3. The process for producing coagulated latex particles according to claim 2, wherein the water-soluble polymer compound having a physical gel-forming property is at least one compound selected from hydroxyethylmethylcellulose, hydroxypropylmethylcellulose, carboxymethylcellulose, water-soluble alginic acid derivatives, agar, gelatin, carrageenan, glucomannan, pectin, curdlan, gellan gum, and polyacrylic acid derivatives.

4. The process for producing coagulated latex particles according to claim 2, wherein the gas-phase contains 0.2 to 20 parts by weight of the inorganic salt and/or the acid relative to 100 parts by weight of the polymeric solid content.

5. The process for producing coagulated latex particles according to claim 1, wherein the inorganic salt is at least one salt selected from sodium salts, potassium salts, calcium salts, magnesium salts, aluminum salts, iron salts, barium salts, zinc salts, copper salts, potassium alum, and iron alum.

6. The process for producing coagulated latex particles according to claim 1, wherein the acid is at least one inorganic acid selected from hydrochloric acid, sulfuric acid, nitric acid, and phosphoric acid and/or at least one organic acid selected from acetic acid and formic acid.

7. The process for producing coagulated latex particles according to claim 3, wherein the water-soluble polymer compound having a physical gel-forming property is a water-soluble alginic acid derivative.

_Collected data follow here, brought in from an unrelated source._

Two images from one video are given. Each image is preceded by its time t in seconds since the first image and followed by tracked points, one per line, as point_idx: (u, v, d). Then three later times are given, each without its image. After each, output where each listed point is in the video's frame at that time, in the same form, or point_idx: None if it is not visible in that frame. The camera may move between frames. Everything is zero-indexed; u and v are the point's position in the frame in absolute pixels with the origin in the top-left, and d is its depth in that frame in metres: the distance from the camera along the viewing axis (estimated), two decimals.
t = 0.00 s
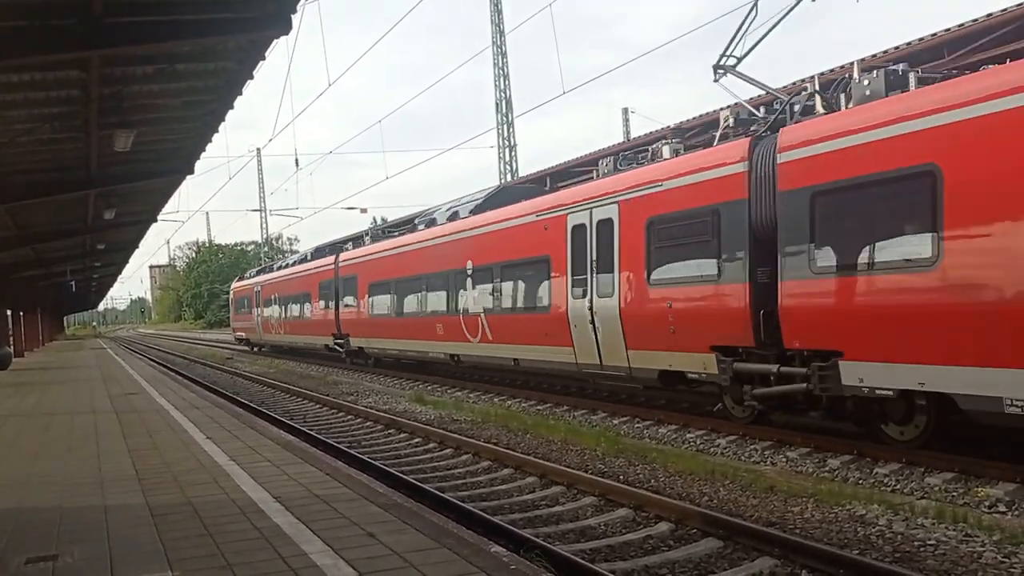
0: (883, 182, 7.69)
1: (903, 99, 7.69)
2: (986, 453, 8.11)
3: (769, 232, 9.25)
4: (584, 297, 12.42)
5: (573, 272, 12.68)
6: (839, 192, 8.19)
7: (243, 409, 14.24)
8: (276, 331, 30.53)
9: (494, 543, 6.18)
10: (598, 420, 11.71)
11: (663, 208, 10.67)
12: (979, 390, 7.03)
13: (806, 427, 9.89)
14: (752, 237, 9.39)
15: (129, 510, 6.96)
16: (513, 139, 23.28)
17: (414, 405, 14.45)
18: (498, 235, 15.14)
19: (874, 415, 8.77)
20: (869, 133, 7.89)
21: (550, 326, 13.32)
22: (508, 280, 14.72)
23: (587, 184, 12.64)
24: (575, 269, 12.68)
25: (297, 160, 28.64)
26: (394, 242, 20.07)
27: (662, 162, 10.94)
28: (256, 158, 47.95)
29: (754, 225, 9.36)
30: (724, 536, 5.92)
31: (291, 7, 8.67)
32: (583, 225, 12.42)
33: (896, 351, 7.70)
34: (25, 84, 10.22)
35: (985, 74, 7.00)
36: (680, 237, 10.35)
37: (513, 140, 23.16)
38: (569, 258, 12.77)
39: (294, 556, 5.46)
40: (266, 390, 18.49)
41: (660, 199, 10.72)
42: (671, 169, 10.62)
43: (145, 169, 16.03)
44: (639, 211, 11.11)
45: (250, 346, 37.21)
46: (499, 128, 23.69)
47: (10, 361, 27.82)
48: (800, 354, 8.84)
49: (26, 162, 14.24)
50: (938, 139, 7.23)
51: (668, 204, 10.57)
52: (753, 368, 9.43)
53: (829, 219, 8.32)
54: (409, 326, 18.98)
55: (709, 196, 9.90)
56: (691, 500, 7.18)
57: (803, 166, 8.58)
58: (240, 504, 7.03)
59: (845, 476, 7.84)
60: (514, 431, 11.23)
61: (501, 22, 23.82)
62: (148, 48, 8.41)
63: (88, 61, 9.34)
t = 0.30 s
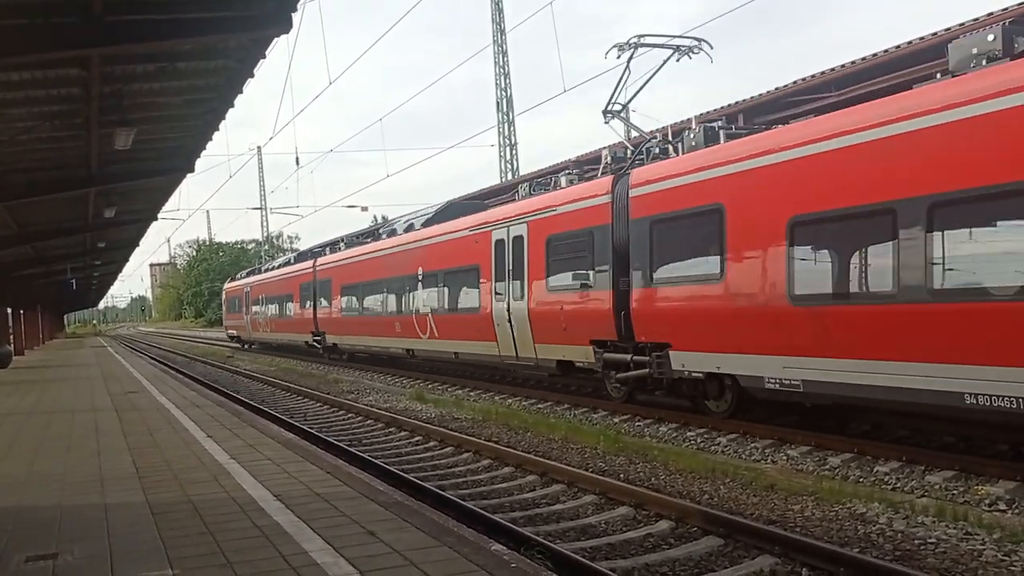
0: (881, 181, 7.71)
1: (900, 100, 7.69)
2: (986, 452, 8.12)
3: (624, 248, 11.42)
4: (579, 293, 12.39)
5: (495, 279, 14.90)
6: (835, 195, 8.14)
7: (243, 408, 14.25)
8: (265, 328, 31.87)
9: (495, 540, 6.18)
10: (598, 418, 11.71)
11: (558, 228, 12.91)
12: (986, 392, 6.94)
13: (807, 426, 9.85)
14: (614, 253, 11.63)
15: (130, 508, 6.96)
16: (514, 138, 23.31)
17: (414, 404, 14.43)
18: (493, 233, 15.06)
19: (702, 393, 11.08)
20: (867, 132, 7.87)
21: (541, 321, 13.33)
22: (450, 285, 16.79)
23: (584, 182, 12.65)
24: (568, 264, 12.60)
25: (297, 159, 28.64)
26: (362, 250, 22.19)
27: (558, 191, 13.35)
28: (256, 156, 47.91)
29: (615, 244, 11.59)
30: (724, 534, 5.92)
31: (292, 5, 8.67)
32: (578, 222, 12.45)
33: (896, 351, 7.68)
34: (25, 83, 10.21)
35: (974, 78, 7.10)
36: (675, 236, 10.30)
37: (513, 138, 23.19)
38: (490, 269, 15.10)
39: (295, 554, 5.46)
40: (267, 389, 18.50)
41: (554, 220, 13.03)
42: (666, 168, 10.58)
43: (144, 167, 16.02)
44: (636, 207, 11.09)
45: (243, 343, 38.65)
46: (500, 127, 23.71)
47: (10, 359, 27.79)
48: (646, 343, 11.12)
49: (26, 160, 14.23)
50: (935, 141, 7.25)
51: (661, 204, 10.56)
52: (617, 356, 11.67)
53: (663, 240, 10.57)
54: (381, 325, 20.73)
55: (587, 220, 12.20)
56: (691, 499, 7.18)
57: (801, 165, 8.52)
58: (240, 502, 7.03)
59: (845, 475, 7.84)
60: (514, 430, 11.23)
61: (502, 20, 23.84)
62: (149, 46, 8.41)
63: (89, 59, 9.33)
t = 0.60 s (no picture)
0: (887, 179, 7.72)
1: (906, 99, 7.70)
2: (987, 453, 8.13)
3: (531, 263, 13.79)
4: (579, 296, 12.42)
5: (440, 287, 17.15)
6: (841, 193, 8.14)
7: (244, 408, 14.26)
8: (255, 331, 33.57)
9: (496, 541, 6.18)
10: (598, 419, 11.71)
11: (484, 244, 15.28)
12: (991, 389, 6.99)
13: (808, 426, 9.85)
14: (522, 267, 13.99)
15: (131, 508, 6.96)
16: (514, 138, 23.32)
17: (415, 405, 14.42)
18: (493, 233, 15.05)
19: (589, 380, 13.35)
20: (874, 131, 7.87)
21: (493, 322, 14.88)
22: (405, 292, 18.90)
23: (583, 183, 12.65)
24: (569, 265, 12.55)
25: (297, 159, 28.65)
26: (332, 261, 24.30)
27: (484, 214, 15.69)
28: (257, 156, 47.88)
29: (524, 260, 13.93)
30: (724, 535, 5.92)
31: (292, 6, 8.67)
32: (520, 235, 14.04)
33: (902, 350, 7.66)
34: (26, 83, 10.22)
35: (894, 99, 7.85)
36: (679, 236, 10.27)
37: (514, 139, 23.21)
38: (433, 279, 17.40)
39: (295, 555, 5.47)
40: (267, 389, 18.50)
41: (480, 238, 15.46)
42: (667, 168, 10.57)
43: (143, 167, 16.02)
44: (637, 208, 11.08)
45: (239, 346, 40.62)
46: (500, 127, 23.73)
47: (10, 360, 27.81)
48: (545, 340, 13.46)
49: (26, 160, 14.25)
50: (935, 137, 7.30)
51: (663, 204, 10.55)
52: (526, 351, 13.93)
53: (559, 255, 12.85)
54: (349, 328, 22.77)
55: (503, 238, 14.61)
56: (691, 499, 7.18)
57: (805, 164, 8.52)
58: (240, 502, 7.04)
59: (846, 476, 7.84)
60: (515, 430, 11.24)
61: (502, 20, 23.84)
62: (149, 46, 8.42)
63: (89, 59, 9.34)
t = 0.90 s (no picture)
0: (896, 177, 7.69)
1: (916, 97, 7.67)
2: (985, 453, 8.15)
3: (461, 273, 16.15)
4: (584, 296, 12.28)
5: (393, 292, 19.29)
6: (852, 191, 8.10)
7: (243, 408, 14.26)
8: (245, 329, 35.25)
9: (494, 542, 6.18)
10: (598, 419, 11.73)
11: (428, 255, 17.49)
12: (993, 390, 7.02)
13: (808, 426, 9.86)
14: (456, 276, 16.29)
15: (129, 509, 6.97)
16: (513, 138, 23.36)
17: (414, 405, 14.42)
18: (490, 234, 14.94)
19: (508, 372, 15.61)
20: (884, 128, 7.83)
21: (433, 322, 17.17)
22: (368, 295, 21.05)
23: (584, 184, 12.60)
24: (488, 276, 14.95)
25: (297, 159, 28.68)
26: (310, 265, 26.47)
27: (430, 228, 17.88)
28: (257, 156, 47.90)
29: (456, 270, 16.26)
30: (723, 536, 5.92)
31: (292, 6, 8.66)
32: (452, 249, 16.37)
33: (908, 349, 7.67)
34: (25, 83, 10.21)
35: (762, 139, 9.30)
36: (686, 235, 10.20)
37: (513, 139, 23.25)
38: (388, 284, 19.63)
39: (294, 555, 5.47)
40: (267, 389, 18.53)
41: (424, 250, 17.69)
42: (672, 168, 10.55)
43: (142, 167, 16.03)
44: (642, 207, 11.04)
45: (232, 343, 42.21)
46: (500, 128, 23.76)
47: (9, 360, 27.79)
48: (473, 337, 15.72)
49: (25, 160, 14.24)
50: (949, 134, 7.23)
51: (669, 204, 10.51)
52: (459, 347, 16.12)
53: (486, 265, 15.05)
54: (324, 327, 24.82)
55: (480, 243, 15.31)
56: (691, 500, 7.18)
57: (814, 162, 8.49)
58: (239, 503, 7.03)
59: (845, 476, 7.85)
60: (514, 430, 11.25)
61: (502, 20, 23.85)
62: (149, 46, 8.41)
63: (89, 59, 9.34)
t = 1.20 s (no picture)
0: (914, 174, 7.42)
1: (923, 93, 7.43)
2: (985, 452, 8.15)
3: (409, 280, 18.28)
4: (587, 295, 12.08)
5: (357, 295, 21.34)
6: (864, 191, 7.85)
7: (243, 408, 14.27)
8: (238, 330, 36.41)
9: (494, 542, 6.18)
10: (598, 418, 11.74)
11: (385, 262, 19.58)
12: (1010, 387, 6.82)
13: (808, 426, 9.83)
14: (406, 282, 18.42)
15: (129, 509, 6.97)
16: (513, 138, 23.37)
17: (414, 405, 14.40)
18: (490, 234, 14.82)
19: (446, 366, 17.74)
20: (888, 127, 7.61)
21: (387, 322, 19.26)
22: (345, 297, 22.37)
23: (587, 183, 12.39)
24: (430, 283, 17.12)
25: (297, 158, 28.74)
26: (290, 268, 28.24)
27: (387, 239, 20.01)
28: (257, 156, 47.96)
29: (406, 277, 18.39)
30: (724, 535, 5.92)
31: (291, 5, 8.65)
32: (402, 258, 18.54)
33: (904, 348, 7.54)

8. The process for producing coagulated latex particles according to claim 5, wherein the inorganic salt is a calcium salt.

9. The process for producing coagulated latex particles according to claim 1, wherein the distance between the spraying or dropping position of the polymer latex and the liquid level of the aqueous phase is 1 m or more.

10. The process for producing coagulated latex particles according to claim 1, wherein the polymer latex sprayed or dropped into the gas-phase has a volume-average droplet size of 50 μm to 5 mm.

11. The process for producing coagulated latex particles according to claim 1, wherein the polymer latex has a polymeric solid content of 10 to 55 percent by weight.